Task objective = Whenever the word "down" appears in a line of the data below, copy that line.

Supplied information =
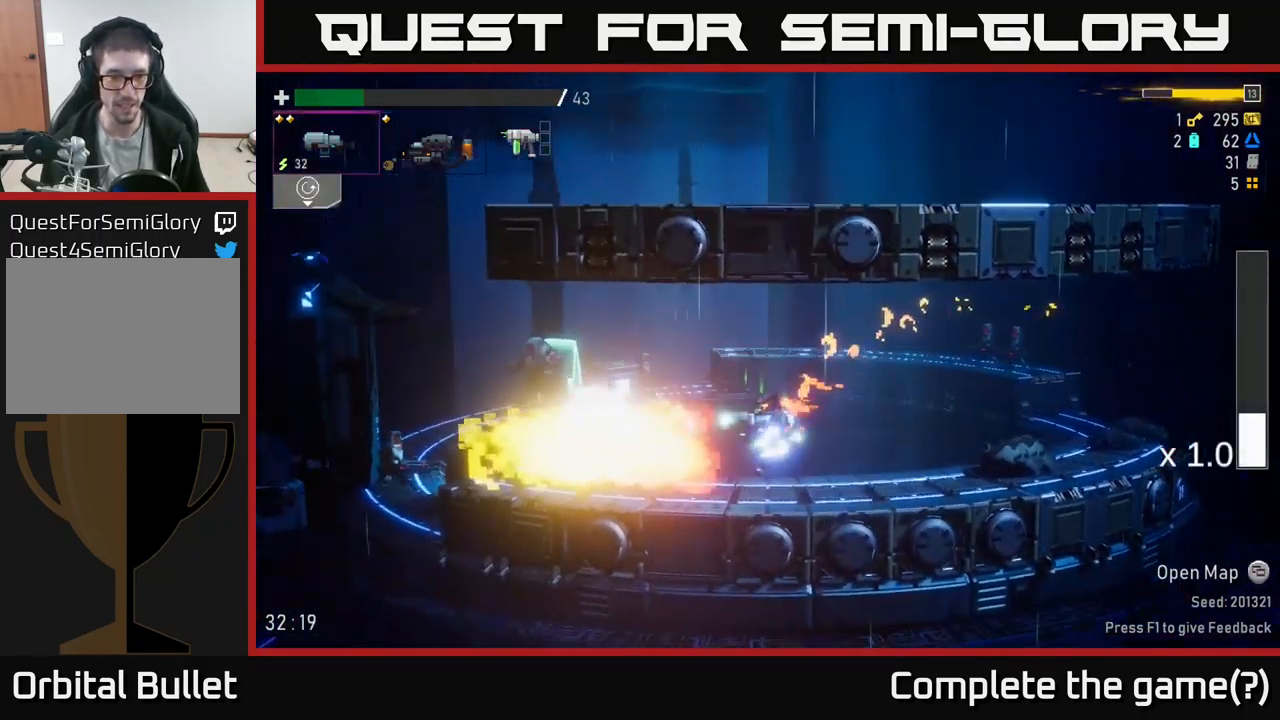
{"buttons": [], "left_stick": "left", "right_stick": "center", "events": [[234, "left_stick", "right"], [400, "left_stick", "left"]]}
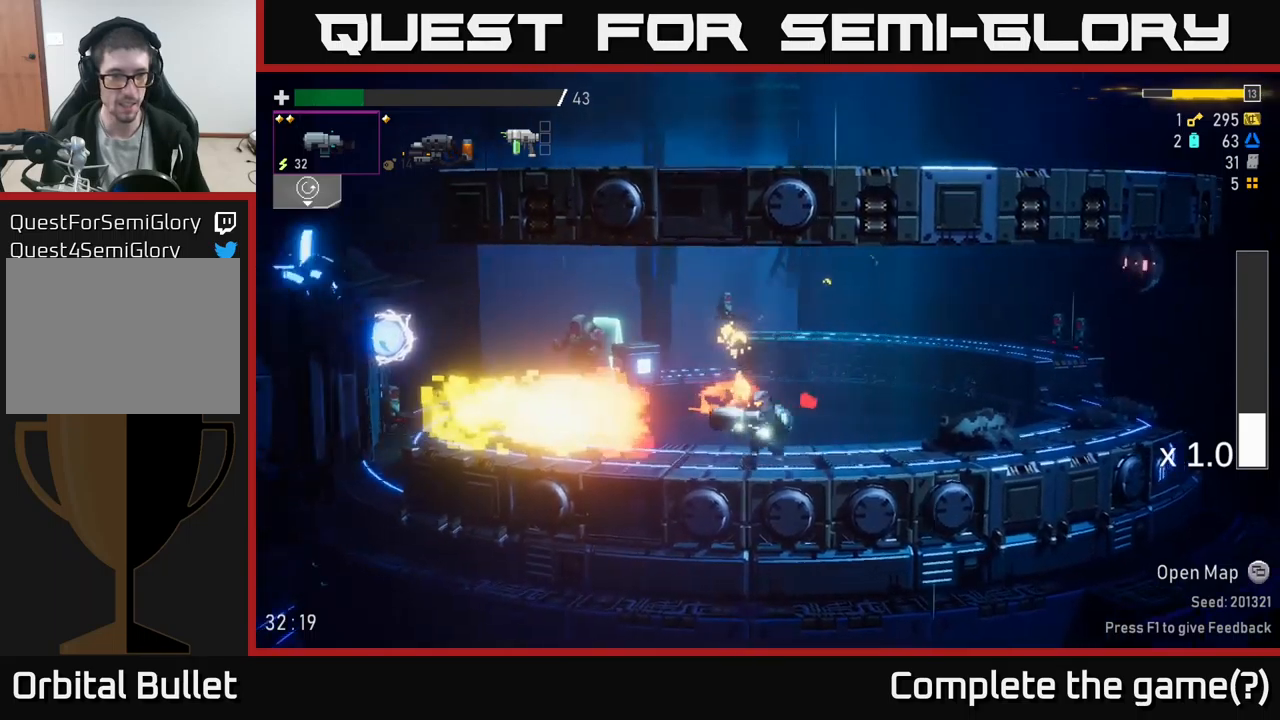
{"buttons": [], "left_stick": "left", "right_stick": "center", "events": [[200, "A", "down"], [317, "X", "down"], [350, "A", "up"], [417, "X", "up"]]}
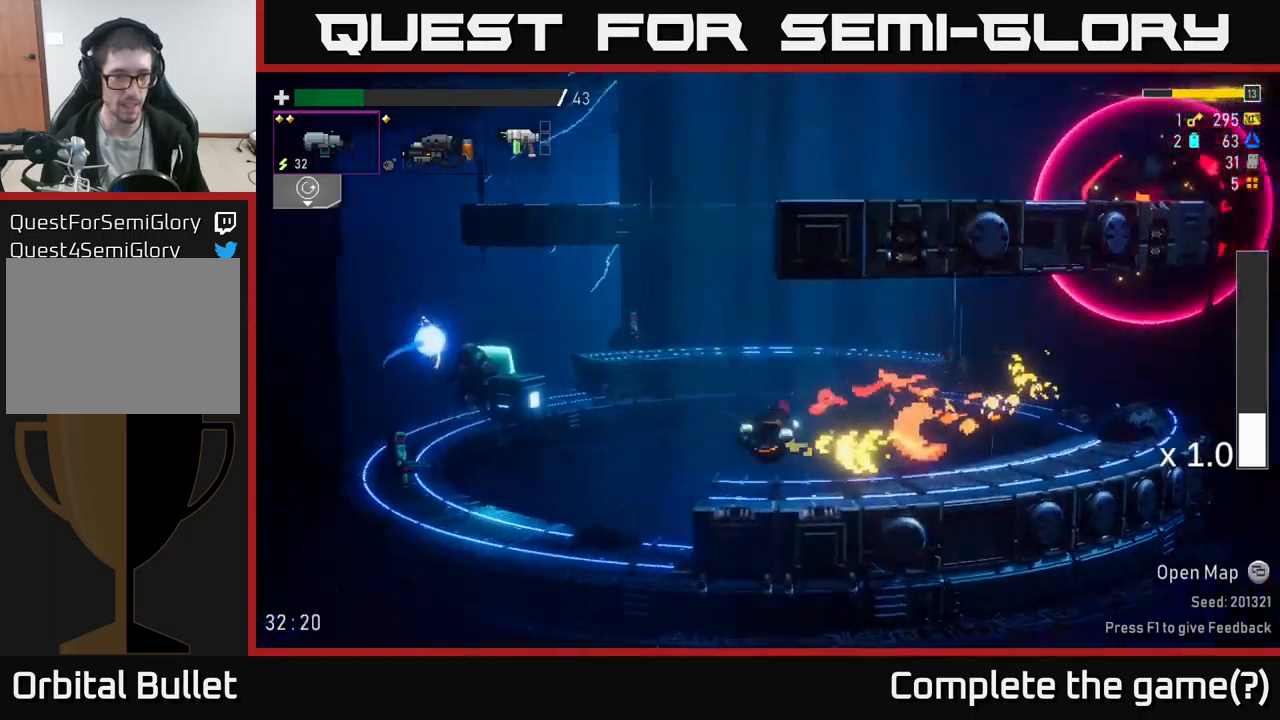
{"buttons": [], "left_stick": "left", "right_stick": "center", "events": [[267, "R2", "down"], [300, "left_stick", "center"], [400, "R2", "up"], [434, "left_stick", "left"]]}
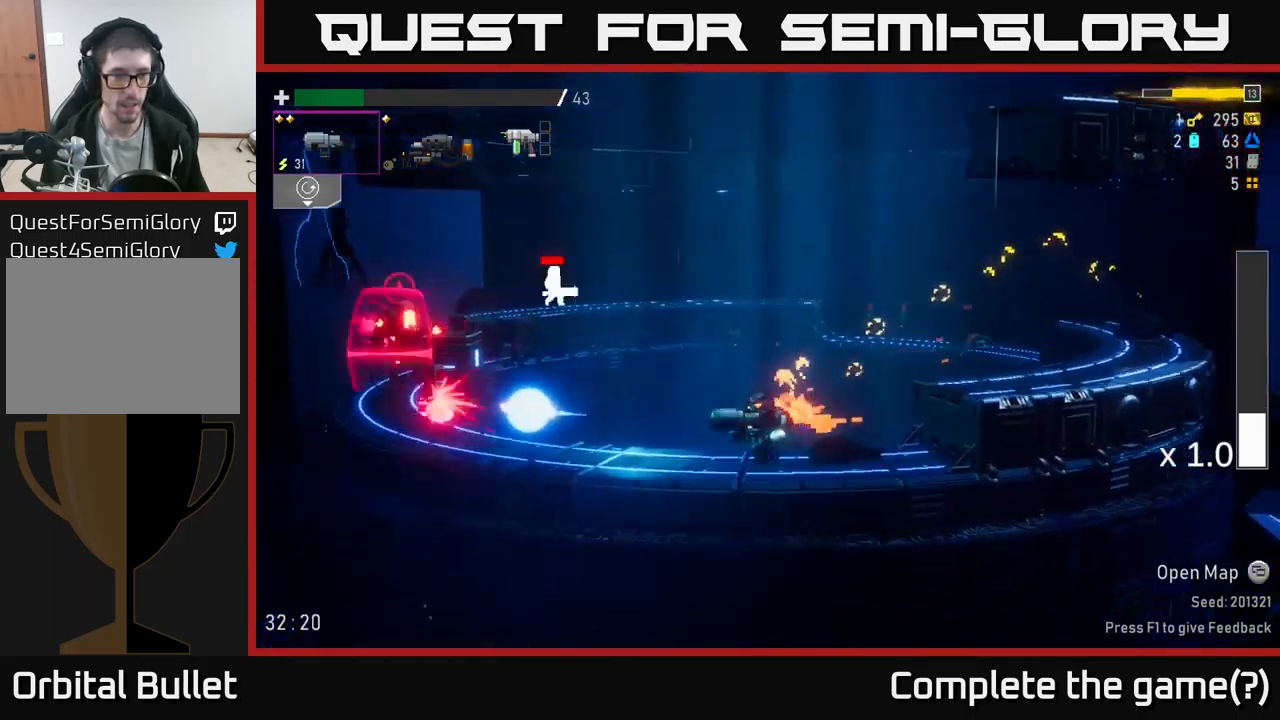
{"buttons": ["X"], "left_stick": "left", "right_stick": "center", "events": [[17, "R2", "down"], [150, "R2", "up"], [217, "left_stick", "center"], [267, "R2", "down"], [334, "left_stick", "left"], [350, "A", "down"], [367, "R2", "up"], [417, "X", "down"], [467, "A", "up"]]}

Answer =
{"buttons": [], "left_stick": "left", "right_stick": "center", "events": [[200, "A", "down"], [317, "X", "down"], [350, "A", "up"], [417, "X", "up"]]}
{"buttons": [], "left_stick": "left", "right_stick": "center", "events": [[267, "R2", "down"], [300, "left_stick", "center"], [400, "R2", "up"], [434, "left_stick", "left"]]}
{"buttons": ["X"], "left_stick": "left", "right_stick": "center", "events": [[17, "R2", "down"], [150, "R2", "up"], [217, "left_stick", "center"], [267, "R2", "down"], [334, "left_stick", "left"], [350, "A", "down"], [367, "R2", "up"], [417, "X", "down"], [467, "A", "up"]]}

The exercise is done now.